__Task item__
With the exception of the pictures, write out the data below precisely.

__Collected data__
□ □ □ □ □

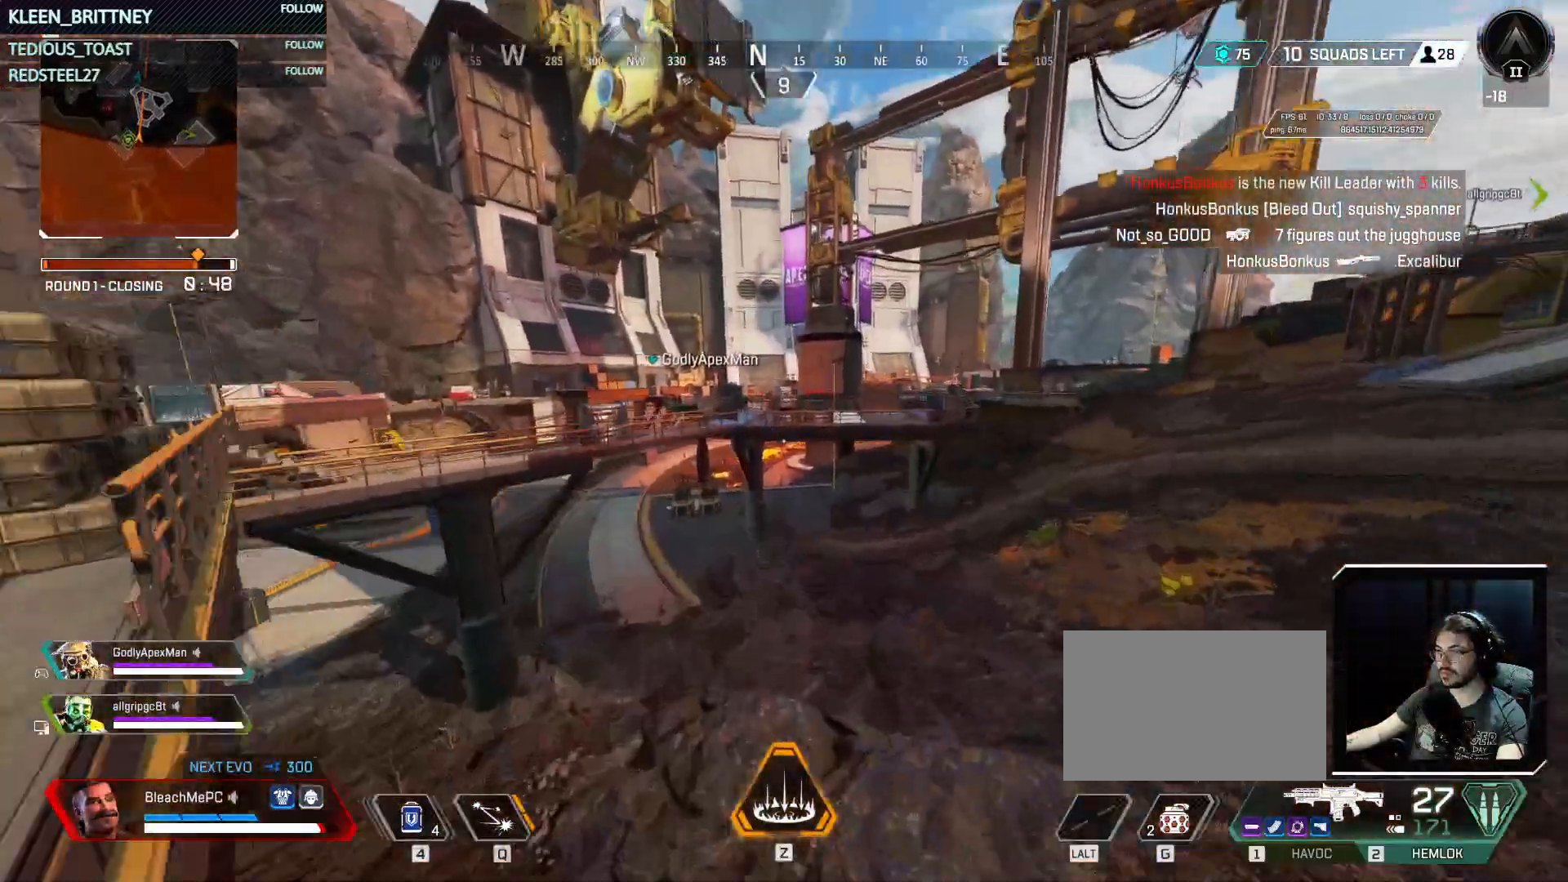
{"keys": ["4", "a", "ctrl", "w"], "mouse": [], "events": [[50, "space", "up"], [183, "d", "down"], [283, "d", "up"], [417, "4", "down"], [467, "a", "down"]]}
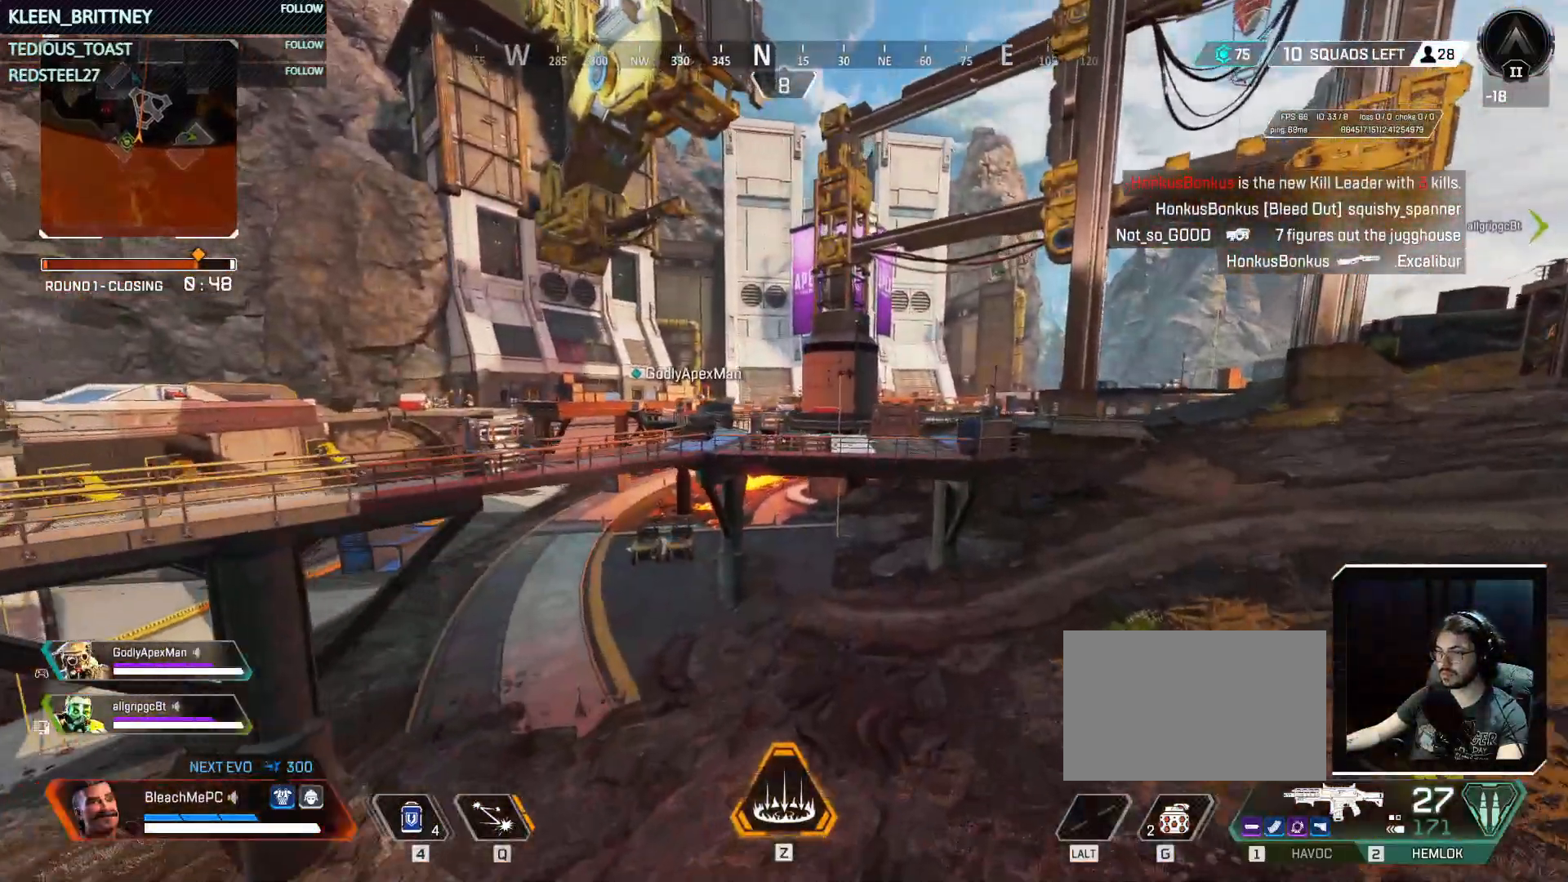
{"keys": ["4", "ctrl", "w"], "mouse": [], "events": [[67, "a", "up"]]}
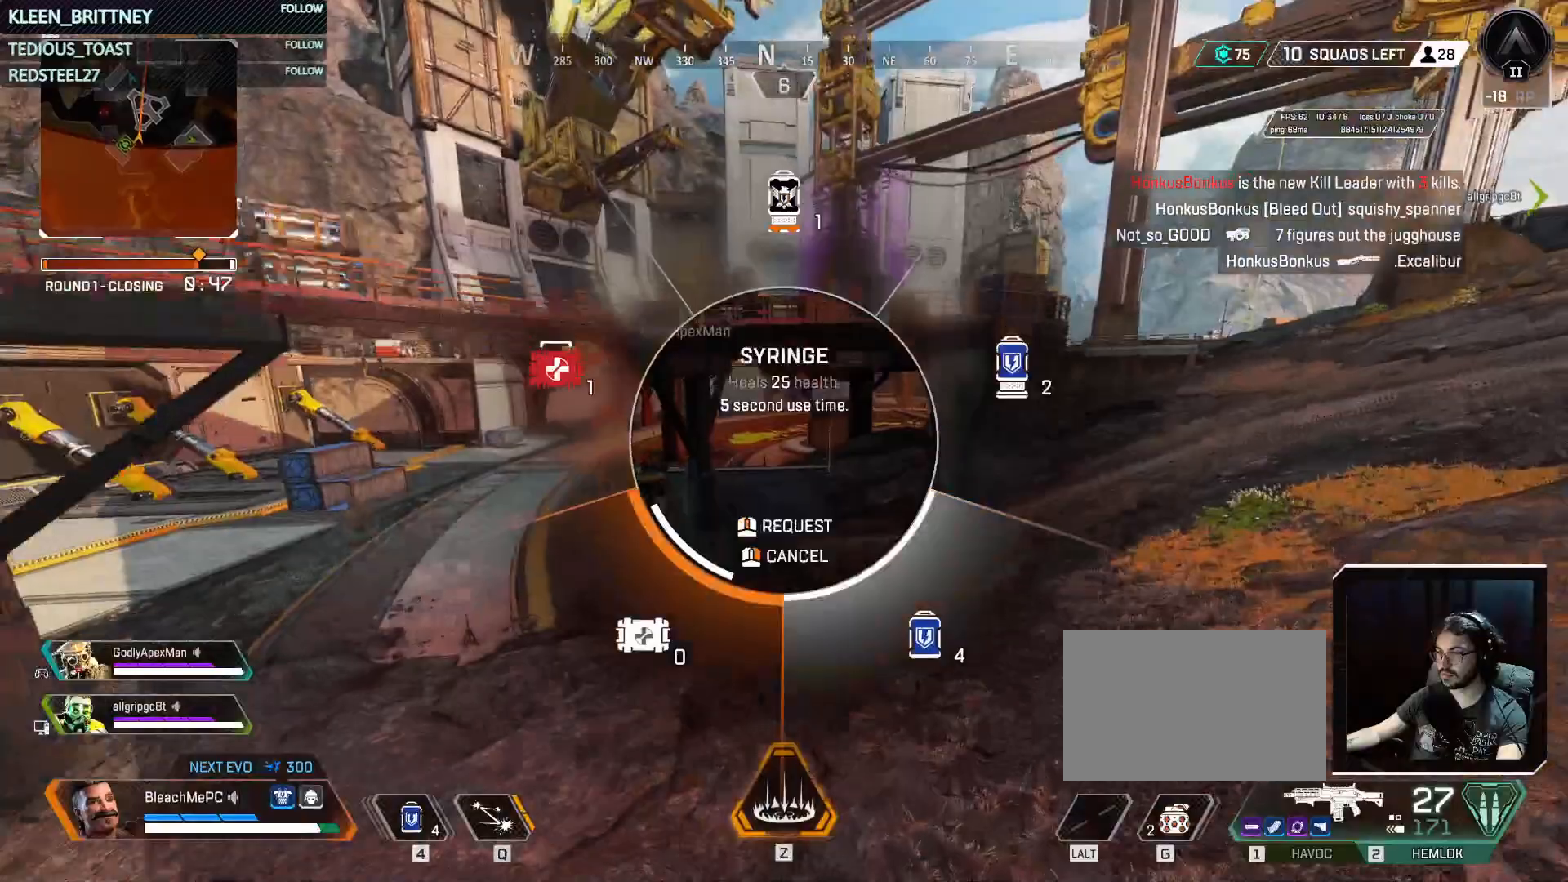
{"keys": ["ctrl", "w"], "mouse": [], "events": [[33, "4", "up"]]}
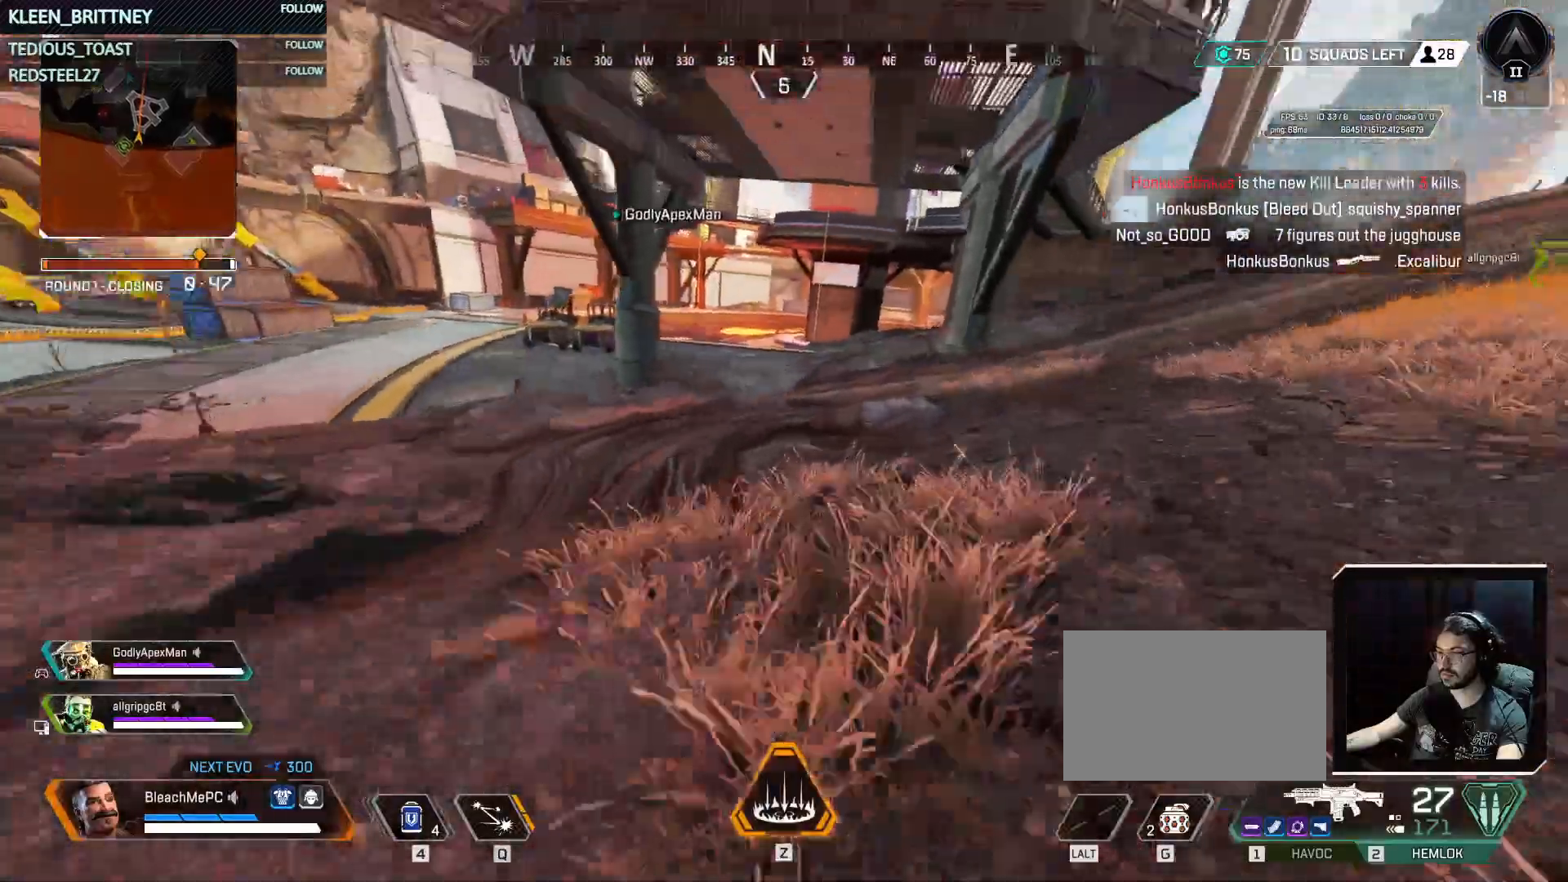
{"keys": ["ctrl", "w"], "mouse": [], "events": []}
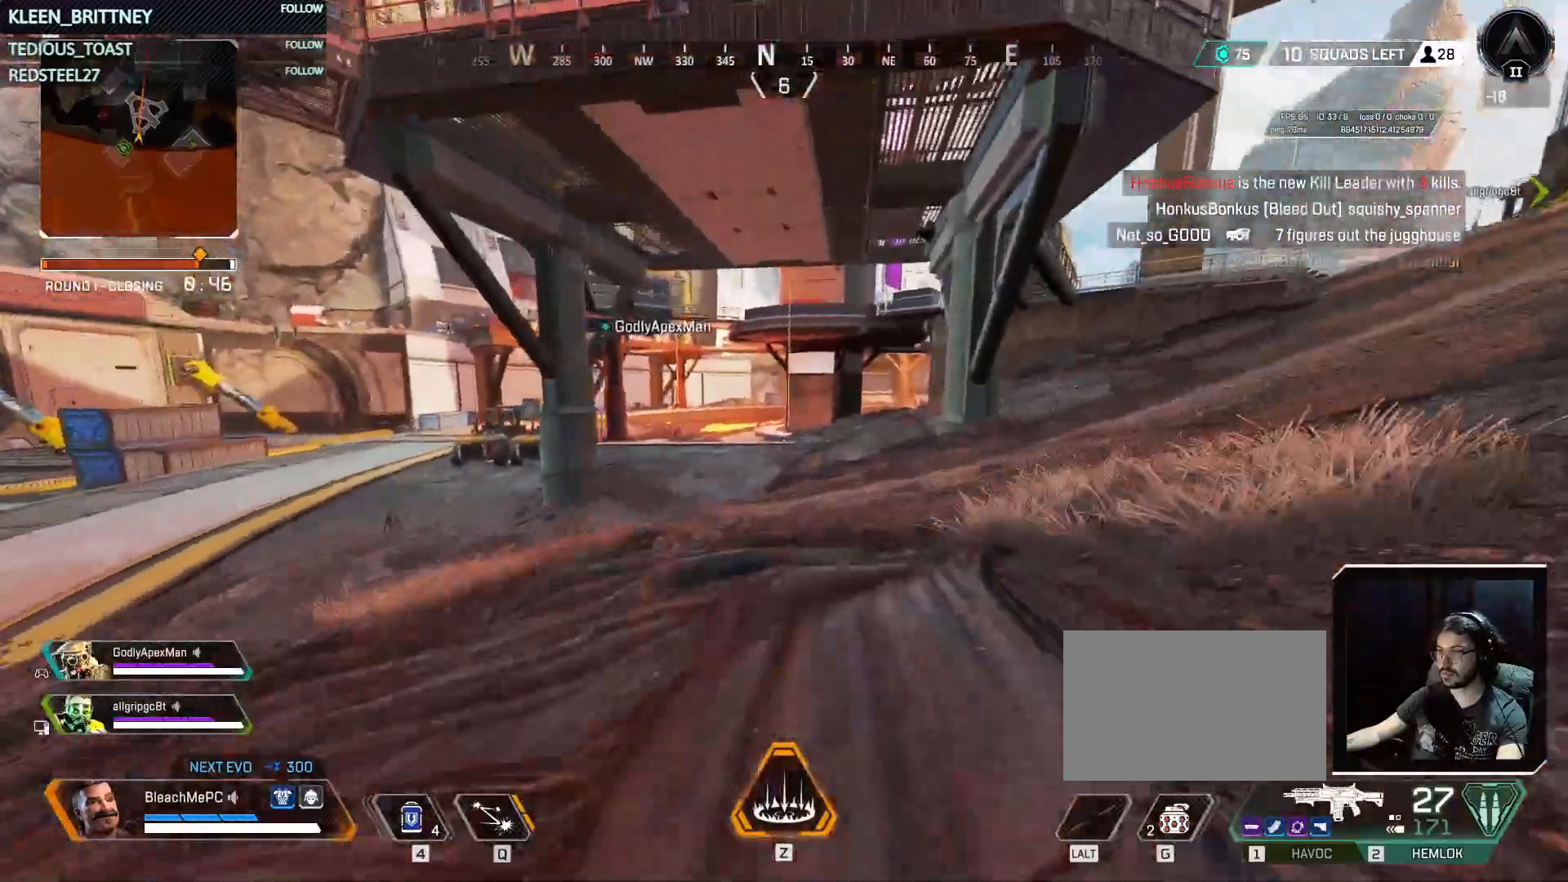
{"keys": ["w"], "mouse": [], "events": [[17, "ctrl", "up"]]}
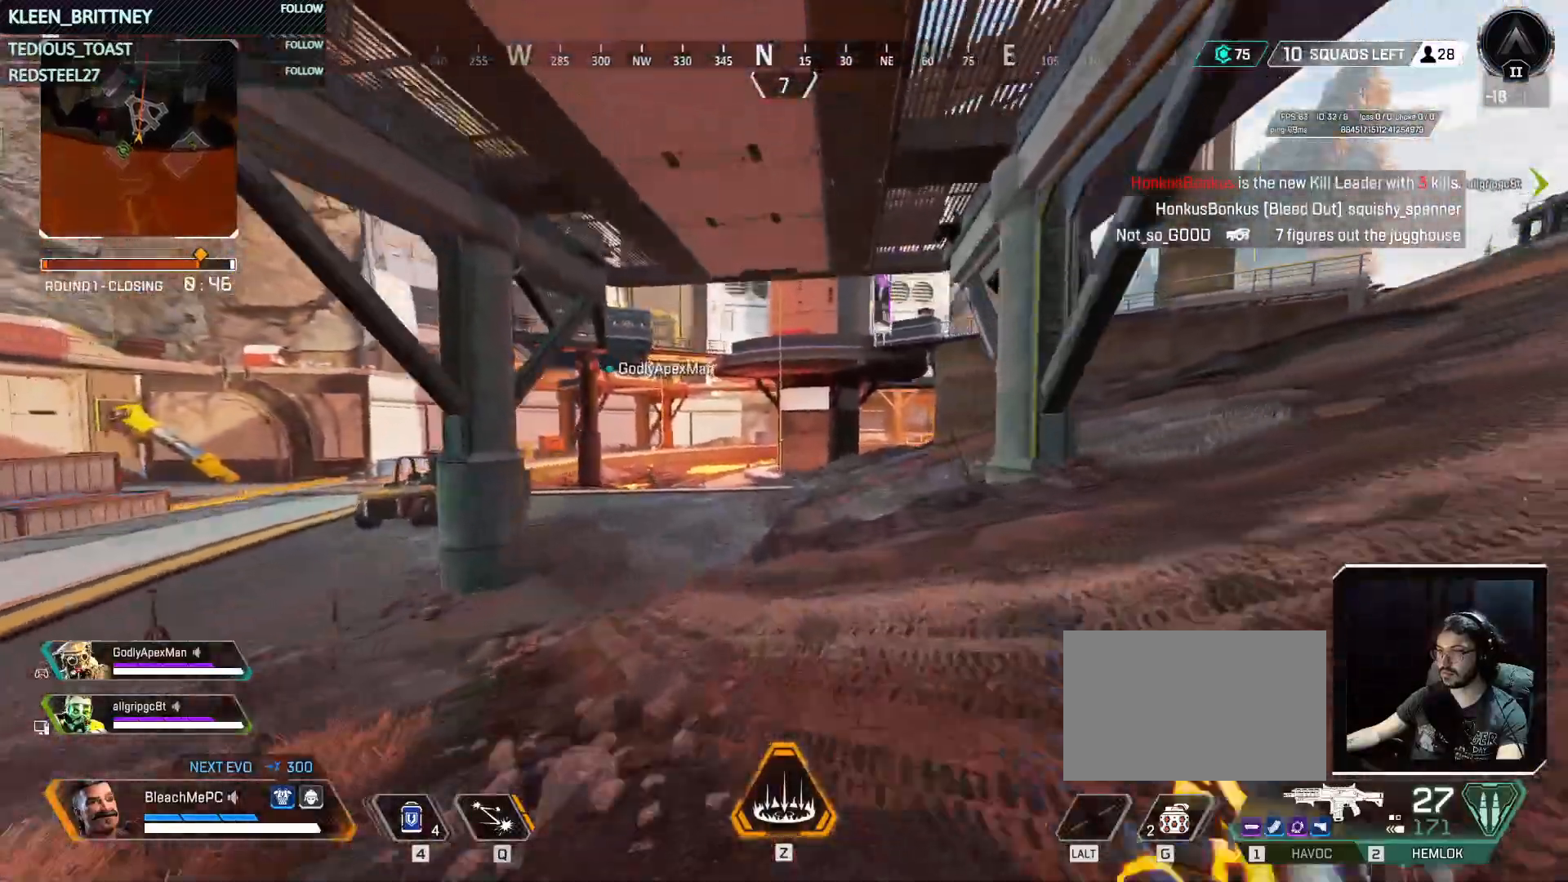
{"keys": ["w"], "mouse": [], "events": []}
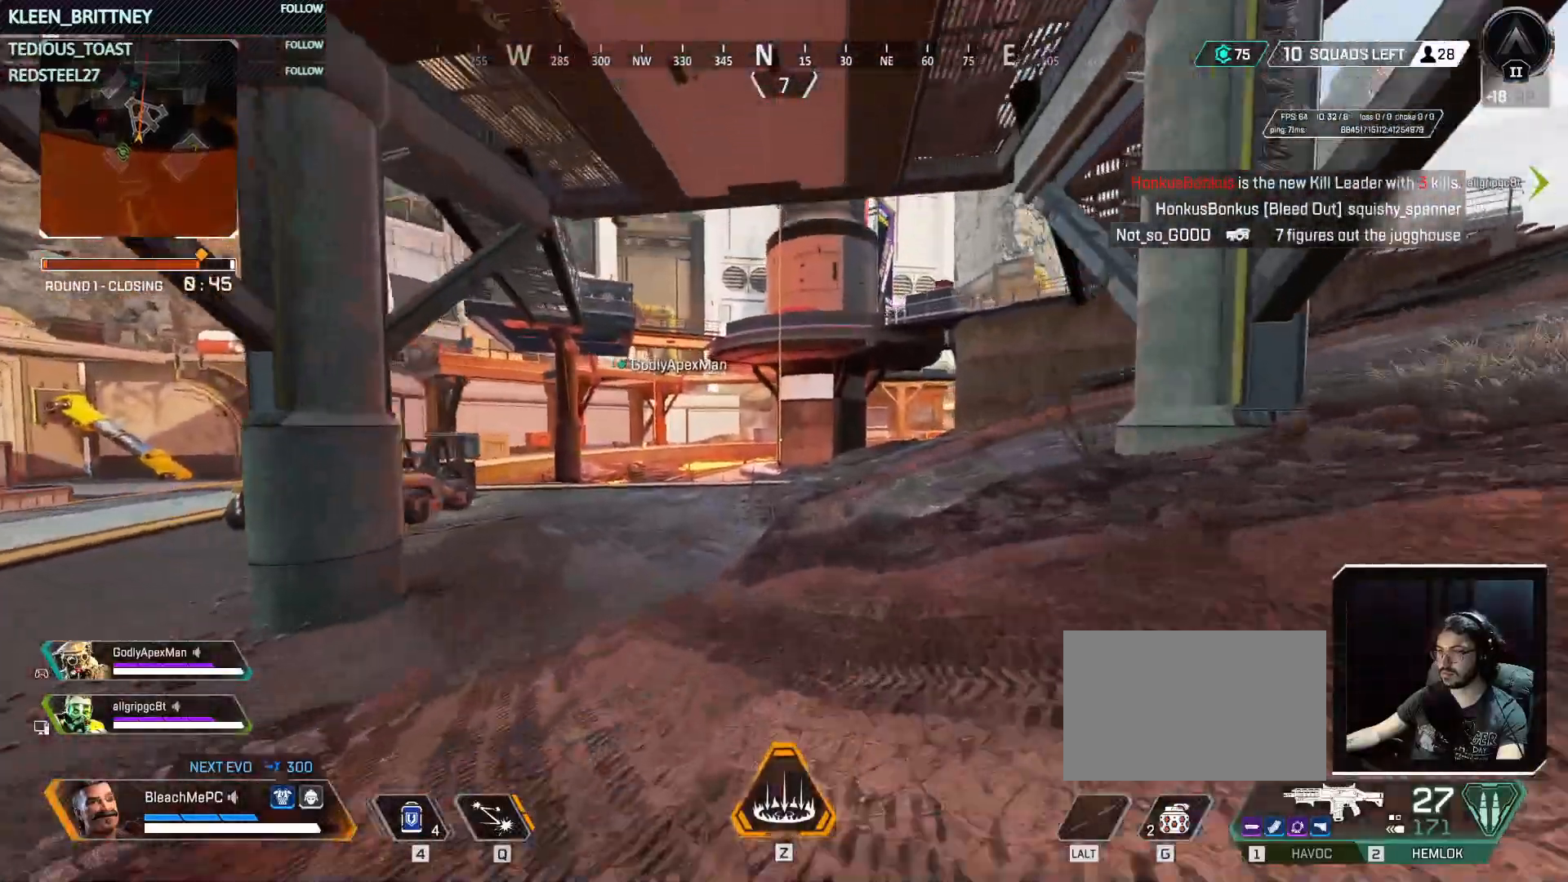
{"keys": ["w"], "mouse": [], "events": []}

□ □ □ □ □

__Response to the task__
{"keys": ["4", "a", "ctrl", "w"], "mouse": [], "events": [[50, "space", "up"], [183, "d", "down"], [283, "d", "up"], [417, "4", "down"], [467, "a", "down"]]}
{"keys": ["4", "ctrl", "w"], "mouse": [], "events": [[67, "a", "up"]]}
{"keys": ["ctrl", "w"], "mouse": [], "events": [[33, "4", "up"]]}
{"keys": ["ctrl", "w"], "mouse": [], "events": []}
{"keys": ["w"], "mouse": [], "events": [[17, "ctrl", "up"]]}
{"keys": ["w"], "mouse": [], "events": []}
{"keys": ["w"], "mouse": [], "events": []}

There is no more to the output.